WAITING FOR GODOT by Samuel Beckett, directed by Albert Schultz, with William Hutt, Jordan Pettle, Oliver Dennis, Joseph Ziegler and Henry Ziegler. Presented by Soulpepper at the Premiere Dance Theatre (207 Queens Quay West). Runs to July 1 and also August 20-September 24, various days, Monday-Saturday 8 pm, matinees Wednesday and Saturday 2 pm. $30-$49, stu $25, some rush. 416-973-4000. Rating: NNNN Rating: NNNN
You can't make magic with Samuel Beckett 's modern classic Waiting For Godot unless the relationship between vaudeville tramps Vladimir and Estragon is special. In the hands of William Hutt and Jordan Pettle , we're treated to a potent chemistry that's ultimately golden.
Set in a bleak landscape and with action that's largely cyclical from one act to the next, Godot is a tricky show that should blend comedy and pathos - even despair - in equal measure. Director Albert Schultz gets the balance right, playing much of the first act for its humour and then tipping us toward darkness in the second.

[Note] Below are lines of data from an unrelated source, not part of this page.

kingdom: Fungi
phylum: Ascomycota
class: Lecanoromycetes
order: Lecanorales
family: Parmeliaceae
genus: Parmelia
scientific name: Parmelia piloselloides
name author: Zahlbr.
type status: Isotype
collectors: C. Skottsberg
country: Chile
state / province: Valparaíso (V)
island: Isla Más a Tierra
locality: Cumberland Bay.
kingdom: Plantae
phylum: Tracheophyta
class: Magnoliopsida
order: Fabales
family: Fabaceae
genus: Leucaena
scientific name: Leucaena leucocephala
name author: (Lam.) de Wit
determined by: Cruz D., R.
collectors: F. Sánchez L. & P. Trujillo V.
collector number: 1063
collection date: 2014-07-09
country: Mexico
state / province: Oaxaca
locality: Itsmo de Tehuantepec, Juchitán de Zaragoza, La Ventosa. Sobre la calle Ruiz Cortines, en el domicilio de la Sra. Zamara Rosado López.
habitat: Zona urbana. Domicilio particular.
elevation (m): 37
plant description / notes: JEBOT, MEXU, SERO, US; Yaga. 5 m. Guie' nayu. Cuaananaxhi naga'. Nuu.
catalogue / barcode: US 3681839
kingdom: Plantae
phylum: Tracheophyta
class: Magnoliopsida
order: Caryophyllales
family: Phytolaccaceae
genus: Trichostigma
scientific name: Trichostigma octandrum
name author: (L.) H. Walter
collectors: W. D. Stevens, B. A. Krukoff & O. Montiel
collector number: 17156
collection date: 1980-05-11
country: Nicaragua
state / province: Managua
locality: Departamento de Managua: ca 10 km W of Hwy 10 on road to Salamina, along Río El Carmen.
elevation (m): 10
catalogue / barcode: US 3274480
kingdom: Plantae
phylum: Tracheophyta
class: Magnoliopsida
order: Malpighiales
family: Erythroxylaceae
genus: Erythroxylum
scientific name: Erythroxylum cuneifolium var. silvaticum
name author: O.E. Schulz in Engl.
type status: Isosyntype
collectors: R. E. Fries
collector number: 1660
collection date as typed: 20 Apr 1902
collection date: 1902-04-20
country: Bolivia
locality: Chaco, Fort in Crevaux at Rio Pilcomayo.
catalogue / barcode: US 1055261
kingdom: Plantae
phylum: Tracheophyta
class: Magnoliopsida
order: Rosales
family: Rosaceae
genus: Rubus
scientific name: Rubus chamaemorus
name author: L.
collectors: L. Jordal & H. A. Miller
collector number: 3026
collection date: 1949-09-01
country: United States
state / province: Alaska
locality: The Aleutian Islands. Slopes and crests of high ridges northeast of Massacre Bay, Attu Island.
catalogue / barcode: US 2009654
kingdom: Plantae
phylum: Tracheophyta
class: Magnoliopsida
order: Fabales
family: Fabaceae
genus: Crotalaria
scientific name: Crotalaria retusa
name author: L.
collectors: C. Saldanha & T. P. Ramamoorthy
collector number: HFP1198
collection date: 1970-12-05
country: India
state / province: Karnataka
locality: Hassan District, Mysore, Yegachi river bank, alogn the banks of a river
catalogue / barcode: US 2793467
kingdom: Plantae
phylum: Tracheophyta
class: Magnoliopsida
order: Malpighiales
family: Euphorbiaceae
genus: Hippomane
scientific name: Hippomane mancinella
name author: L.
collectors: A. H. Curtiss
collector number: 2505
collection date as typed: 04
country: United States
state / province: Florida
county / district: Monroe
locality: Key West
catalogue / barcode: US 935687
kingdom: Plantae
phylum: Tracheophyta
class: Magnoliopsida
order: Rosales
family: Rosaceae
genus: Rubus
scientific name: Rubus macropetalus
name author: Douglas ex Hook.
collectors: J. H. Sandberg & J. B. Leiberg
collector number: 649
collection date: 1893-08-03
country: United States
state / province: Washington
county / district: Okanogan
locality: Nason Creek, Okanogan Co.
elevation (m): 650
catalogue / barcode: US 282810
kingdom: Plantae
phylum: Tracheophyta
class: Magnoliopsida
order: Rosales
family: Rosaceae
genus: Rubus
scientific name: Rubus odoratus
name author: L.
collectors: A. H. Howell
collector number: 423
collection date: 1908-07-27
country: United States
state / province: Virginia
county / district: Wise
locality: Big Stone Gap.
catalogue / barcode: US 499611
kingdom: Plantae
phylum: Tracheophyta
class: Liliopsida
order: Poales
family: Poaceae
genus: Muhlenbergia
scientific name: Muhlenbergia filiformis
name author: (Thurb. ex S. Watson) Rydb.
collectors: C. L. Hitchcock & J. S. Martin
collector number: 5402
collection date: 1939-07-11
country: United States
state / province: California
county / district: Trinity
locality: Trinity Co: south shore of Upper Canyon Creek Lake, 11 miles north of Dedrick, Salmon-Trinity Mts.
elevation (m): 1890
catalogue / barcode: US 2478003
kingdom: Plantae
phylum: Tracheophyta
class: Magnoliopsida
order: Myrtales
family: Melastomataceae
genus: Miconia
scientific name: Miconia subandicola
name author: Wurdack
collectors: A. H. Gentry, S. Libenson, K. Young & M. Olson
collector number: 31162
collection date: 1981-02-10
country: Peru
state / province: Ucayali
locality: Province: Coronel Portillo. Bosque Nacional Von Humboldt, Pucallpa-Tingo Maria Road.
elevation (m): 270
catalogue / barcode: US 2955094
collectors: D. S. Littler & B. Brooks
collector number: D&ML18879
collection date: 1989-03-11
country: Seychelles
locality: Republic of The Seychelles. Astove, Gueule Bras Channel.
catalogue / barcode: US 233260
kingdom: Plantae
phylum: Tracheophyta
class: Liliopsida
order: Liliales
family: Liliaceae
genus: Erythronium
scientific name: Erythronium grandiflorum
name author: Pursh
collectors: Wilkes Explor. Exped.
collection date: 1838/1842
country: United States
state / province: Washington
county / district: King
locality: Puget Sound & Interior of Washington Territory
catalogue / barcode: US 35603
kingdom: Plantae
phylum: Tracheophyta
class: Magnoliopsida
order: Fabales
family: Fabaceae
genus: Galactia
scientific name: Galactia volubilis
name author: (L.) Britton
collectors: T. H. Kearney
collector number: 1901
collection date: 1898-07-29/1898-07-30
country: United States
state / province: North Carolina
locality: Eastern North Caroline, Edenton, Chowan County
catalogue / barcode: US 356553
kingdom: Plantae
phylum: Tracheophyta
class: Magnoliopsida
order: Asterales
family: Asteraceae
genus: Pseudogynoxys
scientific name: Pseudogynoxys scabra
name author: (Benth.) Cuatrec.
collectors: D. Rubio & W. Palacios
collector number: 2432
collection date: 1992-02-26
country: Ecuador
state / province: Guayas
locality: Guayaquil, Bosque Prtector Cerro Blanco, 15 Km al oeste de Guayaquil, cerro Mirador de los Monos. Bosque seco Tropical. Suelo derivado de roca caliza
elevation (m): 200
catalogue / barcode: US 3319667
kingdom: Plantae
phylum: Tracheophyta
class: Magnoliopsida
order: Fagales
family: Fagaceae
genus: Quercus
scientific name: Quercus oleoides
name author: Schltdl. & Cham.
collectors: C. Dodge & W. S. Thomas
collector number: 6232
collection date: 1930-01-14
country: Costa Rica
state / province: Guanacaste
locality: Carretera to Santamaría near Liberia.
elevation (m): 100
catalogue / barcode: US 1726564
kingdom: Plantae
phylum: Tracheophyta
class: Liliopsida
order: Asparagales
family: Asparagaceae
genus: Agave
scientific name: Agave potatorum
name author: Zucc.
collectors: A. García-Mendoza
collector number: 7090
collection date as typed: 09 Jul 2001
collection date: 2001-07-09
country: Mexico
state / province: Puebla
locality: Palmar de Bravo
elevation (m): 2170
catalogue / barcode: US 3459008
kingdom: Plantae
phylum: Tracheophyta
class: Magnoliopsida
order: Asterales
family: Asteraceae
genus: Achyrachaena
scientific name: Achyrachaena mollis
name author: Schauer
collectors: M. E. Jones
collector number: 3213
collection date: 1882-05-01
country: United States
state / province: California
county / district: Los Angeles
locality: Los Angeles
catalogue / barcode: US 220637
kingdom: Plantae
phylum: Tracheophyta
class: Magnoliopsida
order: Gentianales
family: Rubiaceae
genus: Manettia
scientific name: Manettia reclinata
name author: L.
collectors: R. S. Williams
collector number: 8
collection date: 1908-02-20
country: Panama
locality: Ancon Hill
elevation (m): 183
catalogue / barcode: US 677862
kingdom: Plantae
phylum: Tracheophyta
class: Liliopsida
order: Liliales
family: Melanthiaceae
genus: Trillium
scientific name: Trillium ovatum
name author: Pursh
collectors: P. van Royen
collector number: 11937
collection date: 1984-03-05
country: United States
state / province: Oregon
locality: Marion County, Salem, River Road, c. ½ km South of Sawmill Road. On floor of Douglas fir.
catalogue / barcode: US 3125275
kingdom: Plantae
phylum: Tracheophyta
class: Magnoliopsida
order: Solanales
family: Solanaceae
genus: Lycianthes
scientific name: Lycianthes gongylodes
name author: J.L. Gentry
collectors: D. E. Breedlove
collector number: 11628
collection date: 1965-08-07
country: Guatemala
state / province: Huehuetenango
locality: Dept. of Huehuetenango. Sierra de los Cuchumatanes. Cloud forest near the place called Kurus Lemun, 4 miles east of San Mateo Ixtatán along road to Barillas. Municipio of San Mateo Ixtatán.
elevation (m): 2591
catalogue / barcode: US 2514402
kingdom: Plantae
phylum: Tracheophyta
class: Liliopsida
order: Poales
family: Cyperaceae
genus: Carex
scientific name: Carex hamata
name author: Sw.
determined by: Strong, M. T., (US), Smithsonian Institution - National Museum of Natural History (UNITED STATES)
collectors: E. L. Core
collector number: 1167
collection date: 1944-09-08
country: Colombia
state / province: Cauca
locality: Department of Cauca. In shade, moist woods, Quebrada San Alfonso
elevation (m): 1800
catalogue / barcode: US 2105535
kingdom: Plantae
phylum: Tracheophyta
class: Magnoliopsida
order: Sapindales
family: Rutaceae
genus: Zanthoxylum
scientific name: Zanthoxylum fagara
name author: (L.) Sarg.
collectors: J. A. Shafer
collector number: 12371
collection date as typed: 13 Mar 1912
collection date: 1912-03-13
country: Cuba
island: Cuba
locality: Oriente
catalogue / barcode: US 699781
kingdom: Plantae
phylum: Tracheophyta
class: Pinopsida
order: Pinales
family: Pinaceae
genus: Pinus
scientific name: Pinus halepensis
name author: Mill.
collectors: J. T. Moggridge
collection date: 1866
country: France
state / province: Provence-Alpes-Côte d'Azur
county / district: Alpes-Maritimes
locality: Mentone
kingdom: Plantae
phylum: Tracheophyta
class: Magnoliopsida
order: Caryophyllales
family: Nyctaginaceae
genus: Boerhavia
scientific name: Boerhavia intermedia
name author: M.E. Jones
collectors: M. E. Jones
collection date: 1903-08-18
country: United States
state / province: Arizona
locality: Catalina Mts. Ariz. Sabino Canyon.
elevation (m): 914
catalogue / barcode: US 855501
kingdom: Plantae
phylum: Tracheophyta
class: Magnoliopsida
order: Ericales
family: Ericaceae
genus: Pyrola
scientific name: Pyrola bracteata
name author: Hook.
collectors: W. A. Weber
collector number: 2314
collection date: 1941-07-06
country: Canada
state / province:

I've never seen the piece done with the two central figures so different in age and size. Pettle's querulous Estragon is an edgy child, a fed-up teen rebelling against his circumstances. Hutt's measured Vladimir is a calm parent who tries to impart his wisdom and patience while dealing with his own unreliable bladder. Estragon wants to leave but can't; Vladimir reminds him of their need to wait for the mysterious Godot.
They sort out problems with shoes and hats, talk philosophically and explore any way they can think of to pass the time, by asking questions, shakily remembering the past, contradicting or insulting each other or dealing with passersby Pozzo and his servant Lucky.
Joseph Ziegler gives some warmth to the snobbish, fascistic Pozzo, while Oliver Dennis , wheezing before he speaks, turns Lucky's bravura speech into a seemingly well-reasoned monologue.
But it's Pettle and Hutt who hold our attention, whether they're fighting or holding onto each other in what is sometimes father/son comfort, sometimes shared desperation. The quicksilver Pettle has the shorter fuse, always threatening to quit his partner but never accomplishing that goal. Hutt, the slower of the pair, is often the optimistic conciliator, but also someone who fearfully refuses to hear his partner's nightmares.
Despite his generally placid nature, Vladimir sometimes confronts the yawning existential chasm at his feet. It's here that Hutt shows his brilliance, using awesome technique and an occasional Learlike touch to reveal a man whose tricks of external distraction can't hide his primordial fear.